Nous devons remodeler la façon dont nous éduquons la prochaine génération de leaders de l’IA. Au lieu de séparer les compétences techniques du raisonnement moral, nous devons apprendre aux étudiants à voir les deux comme interdépendants. Cela comprend l’éthique de mélange, l’intelligence émotionnelle et l’expertise technique dans les programmes d’IA. Les futurs dirigeants de l’IA doivent comprendre que le succès ne consiste pas seulement à obtenir des résultats mesurables, mais aussi à la façon dont ces résultats s’alignent sur les principes éthiques et contribuent au bien social plus large.
Les entreprises et les régulateurs de l’IA doivent adopter des cadres de gouvernance éthiques clairs qui garantissent le développement et le déploiement responsables de l’IA. La gouvernance éthique de l’IA n’est pas une simple case réglementaire mais un aspect central de la stratégie commerciale. En intégrant des pratiques éthiques dans les systèmes d’IA – des audits d’équité aux initiatives de transparence – les entreprises peuvent atteindre une innovation durable qui s’aligne à la fois sur les besoins sociétaux et les objectifs économiques.
Pour naviguer efficacement dans les complexités de la gouvernance de l’IA, nous avons besoin de collaboration entre des experts techniques, des éthiciens, des régulateurs et des parties prenantes de la communauté. Cette approche interdisciplinaire, ou pensée des systèmes, garantit que les systèmes d’IA sont non seulement efficaces et innovants, mais aussi inclusifs et équitables. Il garantit également que les implications sociales de l’IA sont entièrement comprises et traitées dans les cadres de gouvernance.
La gouvernance de l’IA doit redéfinir le succès en mesurant non seulement les résultats économiques, mais aussi la valeur sociale. Cela implique la création de mesures pour le succès de l’IA éthique qui incluent l’inclusivité, l’équité et la transparence aux côtés de mesures commerciales traditionnelles telles que les revenus et la part de marché. Une approche à long terme et axée sur la valeur de l’IA favorisera une plus grande confiance du public, une acceptation sociale et, finalement, une croissance durable.
Le fossé entre être bon et bien faire – entre la responsabilité éthique et la réussite économique – est une raison principale pour laquelle nous luttons pour équilibrer l’éthique de l’IA et les intérêts économiques dans la gouvernance. Pour combler ce fossé, nous devons adopter une approche holistique qui traite les considérations éthiques et les objectifs économiques comme des forces interdépendantes plutôt que opposées.

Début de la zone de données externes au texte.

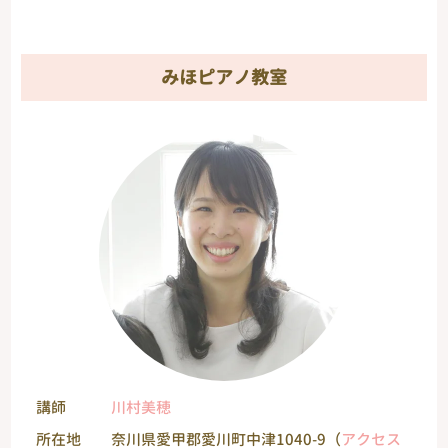
みほピアノ教室
講師
川村美穂
所在地
奈川県愛甲郡愛川町中津1040-9（
アクセス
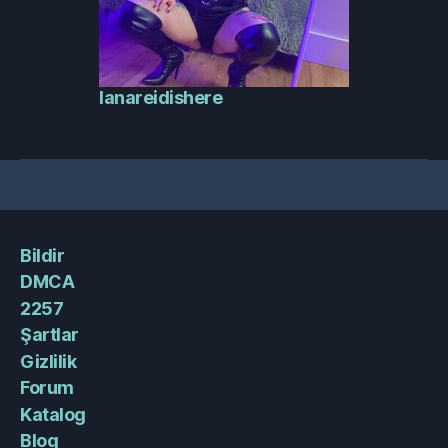
lanareidishere
Bildir
DMCA
2257
Şartlar
Gizlilik
Forum
Katalog
Blog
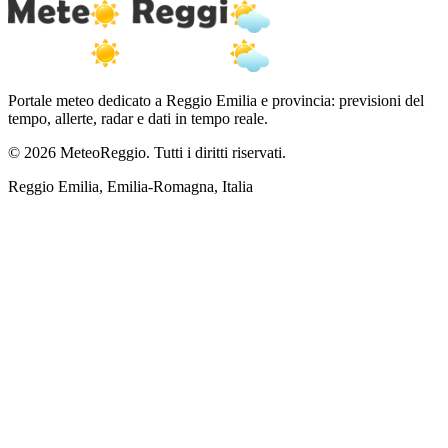
Portale meteo dedicato a Reggio Emilia e provincia: previsioni del
tempo, allerte, radar e dati in tempo reale.
© 2026 MeteoReggio. Tutti i diritti riservati.
Reggio Emilia, Emilia-Romagna, Italia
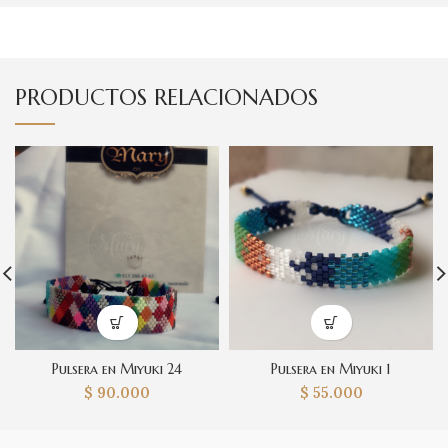
PRODUCTOS RELACIONADOS
Pulsera en Miyuki 24
Pulsera en Miyuki 1
$
90.000
$
55.000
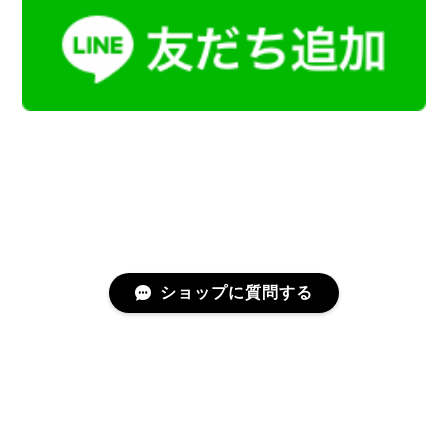
ショップに質問する
プライバシーポリシー
特定商取引法に基づく表記
会員規約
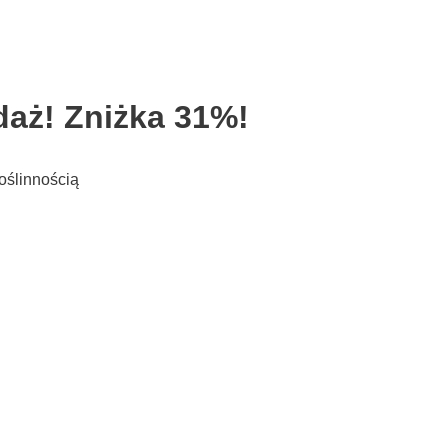
aż! Zniżka 31%!
oślinnością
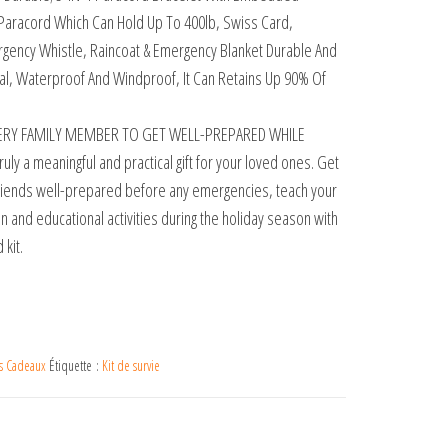
Paracord Which Can Hold Up To 400lb, Swiss Card,
mergency Whistle, Raincoat & Emergency Blanket Durable And
l, Waterproof And Windproof, It Can Retains Up 90% Of
RY FAMILY MEMBER TO GET WELL-PREPARED WHILE
y a meaningful and practical gift for your loved ones. Get
riends well-prepared before any emergencies, teach your
fun and educational activities during the holiday season with
kit.
s Cadeaux
Étiquette :
Kit de survie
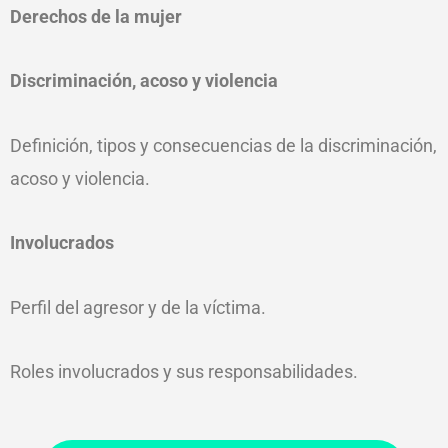
Derechos de la mujer
Discriminación, acoso y violencia
Definición, tipos y consecuencias de la discriminación,
acoso y violencia.
Involucrados
Perfil del agresor y de la víctima.
Roles involucrados y sus responsabilidades.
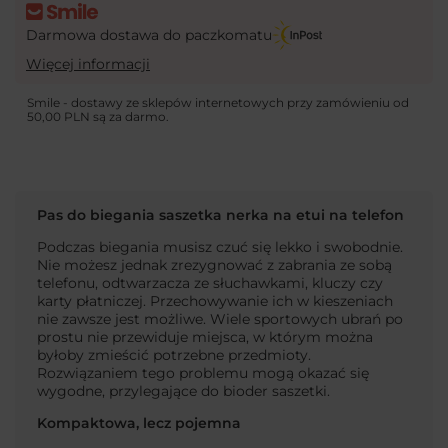
Darmowa dostawa do paczkomatu
Więcej informacji
Smile - dostawy ze sklepów internetowych przy zamówieniu od
50,00 PLN
są za darmo.
Pas do biegania saszetka nerka na etui na telefon
Podczas biegania musisz czuć się lekko i swobodnie.
Nie możesz jednak zrezygnować z zabrania ze sobą
telefonu, odtwarzacza ze słuchawkami, kluczy czy
karty płatniczej. Przechowywanie ich w kieszeniach
nie zawsze jest możliwe. Wiele sportowych ubrań po
prostu nie przewiduje miejsca, w którym można
byłoby zmieścić potrzebne przedmioty.
Rozwiązaniem tego problemu mogą okazać się
wygodne, przylegające do bioder saszetki.
Kompaktowa, lecz pojemna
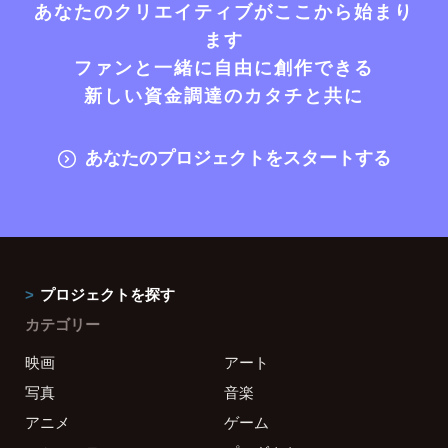
あなたのクリエイティブがここから始まり
ます
ファンと一緒に自由に創作できる
新しい資金調達のカタチと共に
あなたのプロジェクトをスタートする
プロジェクトを探す
カテゴリー
映画
アート
写真
音楽
アニメ
ゲーム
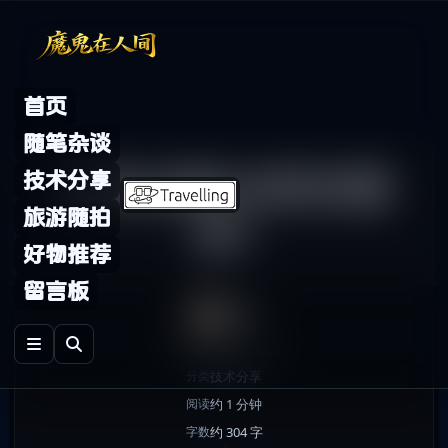
Skip to content
首页
随笔杂谈
如何点亮QQ校友图
技术分享
旅游随拍
标?
好物推荐
留言板
鬼哥
2009年1月13日
发布
技术分享
分类
约 1 分钟
阅读
约 304 字
字数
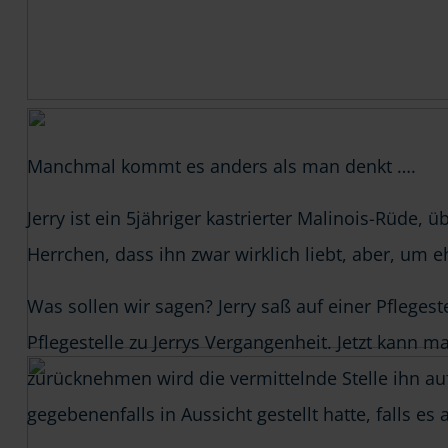
Manchmal kommt es anders als man denkt ….
Jerry ist ein 5jähriger kastrierter Malinois-Rüde,
Herrchen, dass ihn zwar wirklich liebt, aber, um e
Was sollen wir sagen? Jerry saß auf einer Pflegest
Pflegestelle zu Jerrys Vergangenheit. Jetzt kann m
zurücknehmen wird die vermittelnde Stelle ihn au
gegebenenfalls in Aussicht gestellt hatte, falls e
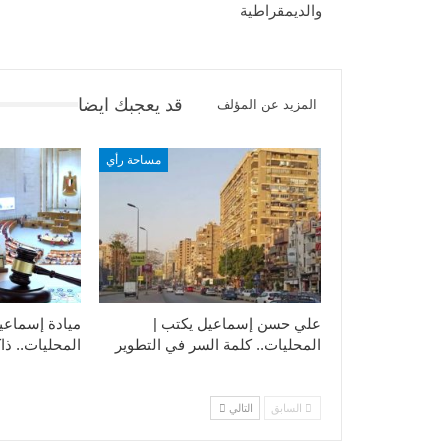
والديمقراطية
قد يعجبك ايضا
المزيد عن المؤلف
مساحة رأي
علي حسن إسماعيل يكتب |
ميادة إسماعي
المحليات.. كلمة السر في التطوير​
المحليات.. ذاك
السابق
التالي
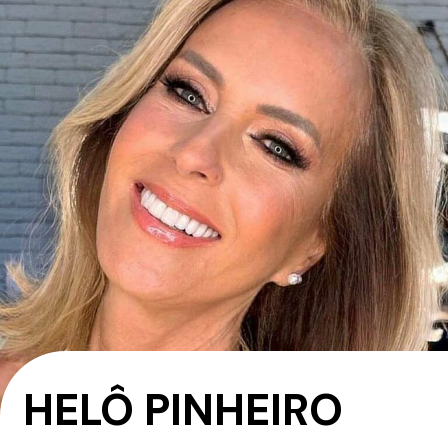
HELÔ PINHEIRO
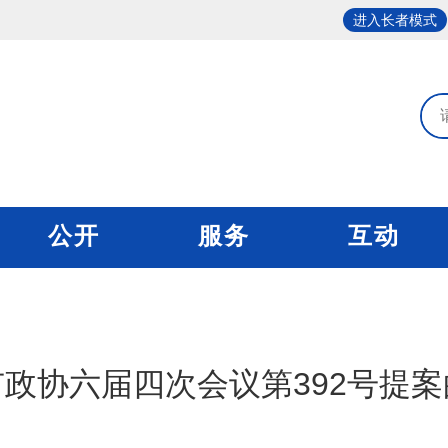
进入长者模式
公开
服务
互动
政协六届四次会议第392号提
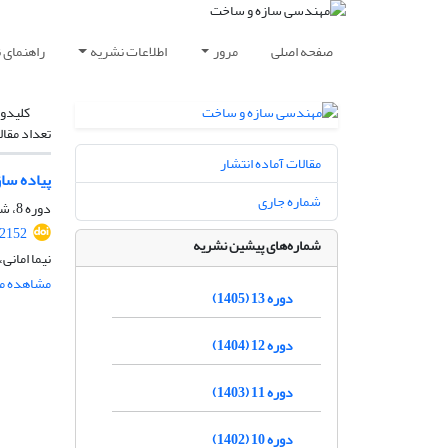
صفحه اصلی
مرور
اطلاعات نشریه
راهنمای 
کلیدوا
تعداد مقال
مقالات آماده انتشار
پیاده سا
شماره جاری
دوره 8، شماره 7، مهر 1400، صفحه
.2152
شماره‌های پیشین نشریه
نیما امانی
مشاهده مق
دوره 13 (1405)
دوره 12 (1404)
دوره 11 (1403)
دوره 10 (1402)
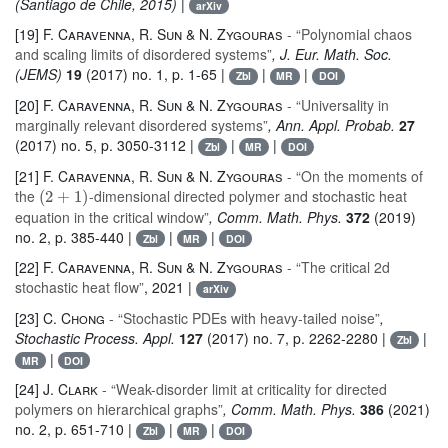
(Santiago de Chile, 2015)
|
arXiv
[19]
F. Caravenna, R. Sun & N. Zygouras
- “Polynomial chaos
and scaling limits of disordered systems”
, J. Eur. Math. Soc.
(JEMS)
19
(2017) no. 1, p. 1-65 |
|
|
Zbl
MR
DOI
[20]
F. Caravenna, R. Sun & N. Zygouras
- “Universality in
marginally relevant disordered systems”
, Ann. Appl. Probab.
27
(2017) no. 5, p. 3050-3112 |
|
|
Zbl
MR
DOI
[21]
F. Caravenna, R. Sun & N. Zygouras
- “On the moments of
(
2
+
1
)
the
-dimensional directed polymer and stochastic heat
equation in the critical window”
, Comm. Math. Phys.
372
(2019)
no. 2, p. 385-440 |
|
|
Zbl
MR
DOI
[22]
F. Caravenna, R. Sun & N. Zygouras
- “The critical 2d
stochastic heat flow”
, 2021 |
arXiv
[23]
C. Chong
- “Stochastic PDEs with heavy-tailed noise”
,
Stochastic Process. Appl.
127
(2017) no. 7, p. 2262-2280 |
|
Zbl
|
MR
DOI
[24]
J. Clark
- “Weak-disorder limit at criticality for directed
polymers on hierarchical graphs”
, Comm. Math. Phys.
386
(2021)
no. 2, p. 651-710 |
|
|
Zbl
MR
DOI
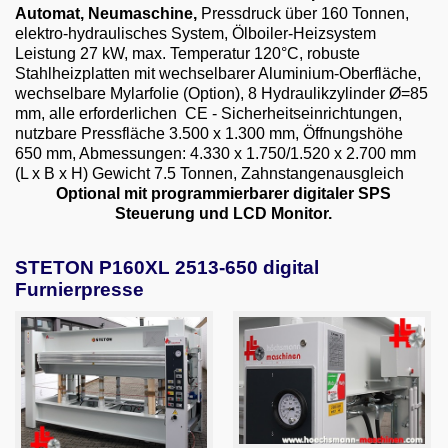
Email
Automat, Neumaschine,
Pressdruck über 160 Tonnen,
elektro-hydraulisches System, Ölboiler-Heizsystem
Leistung 27 kW, max. Temperatur 120°C, robuste
English
Stahlheizplatten mit wechselbarer Aluminium-Oberfläche,
wechselbare Mylarfolie (Option), 8 Hydraulikzylinder Ø=85
mm, alle erforderlichen CE - Sicherheitseinrichtungen,
nutzbare Pressfläche 3.500 x 1.300 mm, Öffnungshöhe
650 mm, Abmessungen: 4.330 x 1.750/1.520 x 2.700 mm
(L x B x H) Gewicht 7.5 Tonnen, Zahnstangenausgleich
Optional mit programmierbarer digitaler SPS
Steuerung und LCD Monitor.
STETON P160XL 2513-650 digital
Furnierpresse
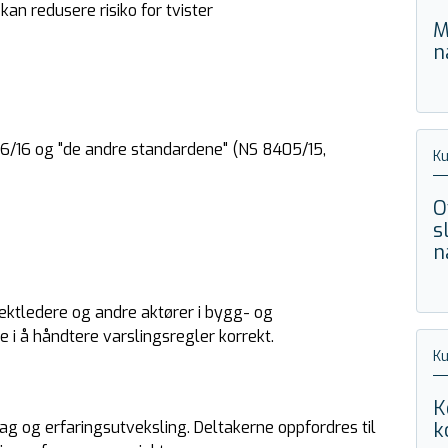
kan redusere risiko for tvister
M
n
6/16 og "de andre standardene" (NS 8405/15,
Ku
O
s
n
jektledere og andre aktører i bygg- og
i å håndtere varslingsregler korrekt.
Ku
K
ag og erfaringsutveksling. Deltakerne oppfordres til
k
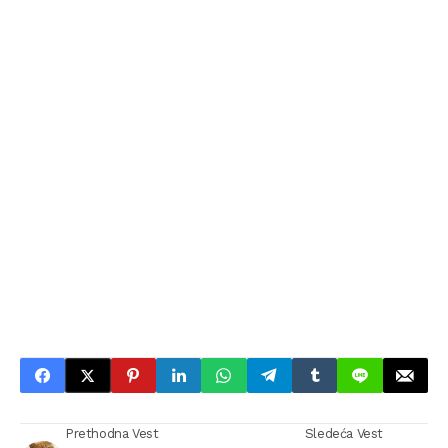
Prethodna Vest
Sledeća Vest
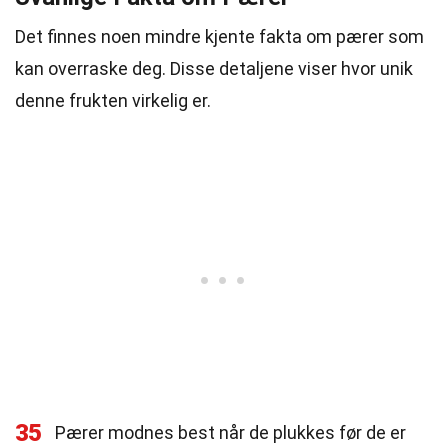
Det finnes noen mindre kjente fakta om pærer som
kan overraske deg. Disse detaljene viser hvor unik
denne frukten virkelig er.
35
Pærer modnes best når de plukkes før de er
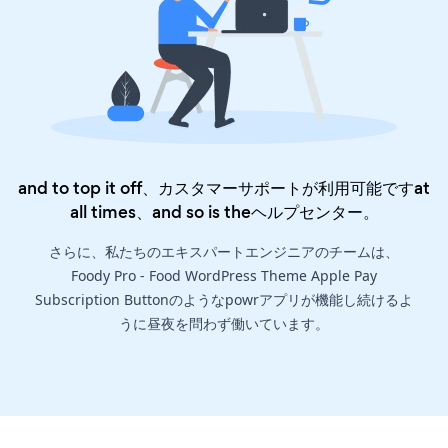
and to top it off、カスタマーサポートが利用可能ですat
all times、and so is the
ヘルプセンター
。
さらに、私たちのエキスパートエンジニアのチームは、
Foody Pro - Food WordPress Theme Apple Pay
Subscription Buttonのようなpowrアプリが機能し続けるよ
うに昼夜を問わず働いています。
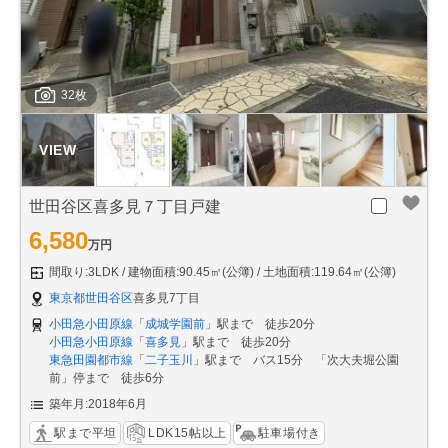
32枚
世田谷区喜多見７丁目戸建
6,580
万円
間取り:3LDK
建物面積:90.45㎡(公簿)
土地面積:119.64㎡(公簿)
東京都世田谷区
喜多見7丁目
小田急小田原線
「
成城学園前
」駅まで 徒歩20分
小田急小田原線
「
喜多見
」駅まで 徒歩20分
東急田園都市線
「
二子玉川
」駅まで バス15分 「次大夫堀公園
前」停まで 徒歩6分
築年月:2018年6月
駅まで平坦
LDK15帖以上
駐車場付き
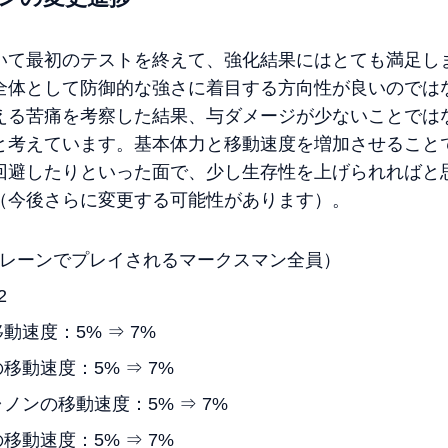
いて最初のテストを終えて、強化結果にはとても満足し
全体として防御的な強さに着目する方向性が良いのでは
える苦痛を考察した結果、与ダメージが少ないことでは
と考えています。基本体力と移動速度を増加させること
回避したりといった面で、少し生存性を上げられればと
（今後さらに変更する可能性があります）。
トレーンでプレイされるマークスマン全員）
2
速度：5% ⇒ 7%
動速度：5% ⇒ 7%
ノンの移動速度：5% ⇒ 7%
動速度：5% ⇒ 7%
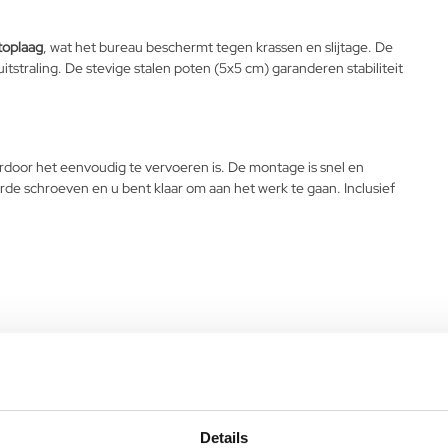
toplaag
, wat het bureau beschermt tegen krassen en slijtage. De
tstraling. De stevige stalen poten (5x5 cm) garanderen stabiliteit
rdoor het eenvoudig te vervoeren is. De montage is snel en
e schroeven en u bent klaar om aan het werk te gaan. Inclusief
Details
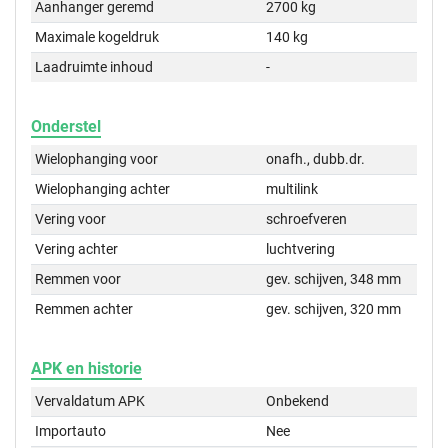
Aanhanger geremd
2700 kg
Maximale kogeldruk
140 kg
Laadruimte inhoud
-
Onderstel
Wielophanging voor
onafh., dubb.dr.
Wielophanging achter
multilink
Vering voor
schroefveren
Vering achter
luchtvering
Remmen voor
gev. schijven, 348 mm
Remmen achter
gev. schijven, 320 mm
APK en historie
Vervaldatum APK
Onbekend
Importauto
Nee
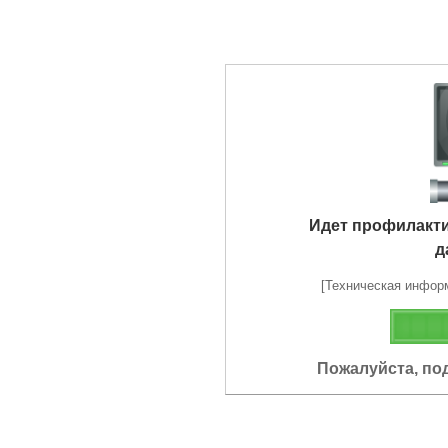
Идет профилакт
д
[Техническая информа
Пожалуйста, по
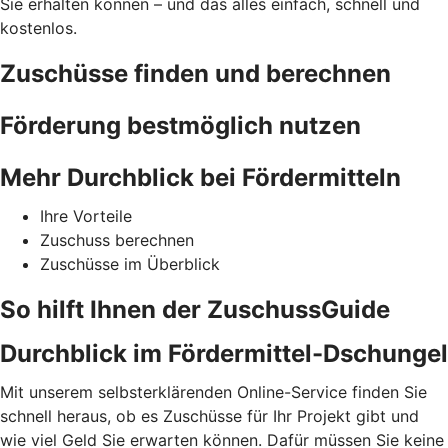
Sie erhalten können – und das alles einfach, schnell und
kostenlos.
Zuschüsse finden und berechnen
Förderung bestmöglich nutzen
Mehr Durchblick bei Fördermitteln
Ihre Vorteile
Zuschuss berechnen
Zuschüsse im Überblick
So hilft Ihnen der ZuschussGuide
Durchblick im Fördermittel-Dschungel
Mit unserem selbsterklärenden Online-Service finden Sie
schnell heraus, ob es Zuschüsse für Ihr Projekt gibt und
wie viel Geld Sie erwarten können. Dafür müssen Sie keine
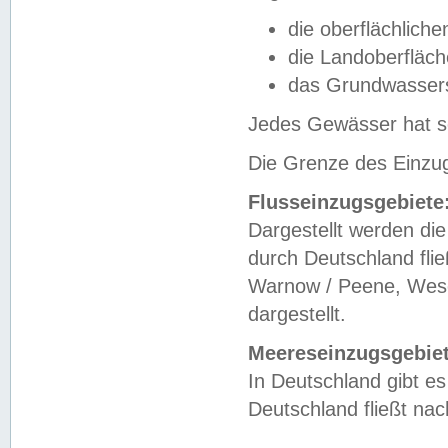
die oberflächlich
die Landoberfläc
das Grundwasser
Jedes Gewässer hat se
Die Grenze des Einzug
Flusseinzugsgebiete
Dargestellt werden die
durch Deutschland fli
Warnow / Peene, Weser
dargestellt.
Meereseinzugsgebiet
In Deutschland gibt 
Deutschland fließt n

En intégrant les principes d’IA éthiques aux objectifs commerciaux, nous pouvons créer des cadres de gouvernance qui encouragent à la fois l’innovation et la responsabilité, le profit et l’équité. Cela garantira que les systèmes d’IA sont non seulement avancés technologiquement mais aussi socialement bénéfiques, équitables et alignés sur les valeurs humaines.
En fin de compte, la gouvernance de l’IA doit adopter l’idée que bien faire en étant bon est non seulement possible mais essentiel. En intégrant l’éthique dans la gouvernance de l’IA dès le début, nous pouvons créer un avenir où les technologies de l’IA fonctionnent pour tout le monde – de manière responsable, inclusivement et durable.
Donc, si l’IA reflète les valeurs que nous y organisons, que dit-elle de nous lorsque l’éthique devient facultative et que l’économie n’est pas négociable?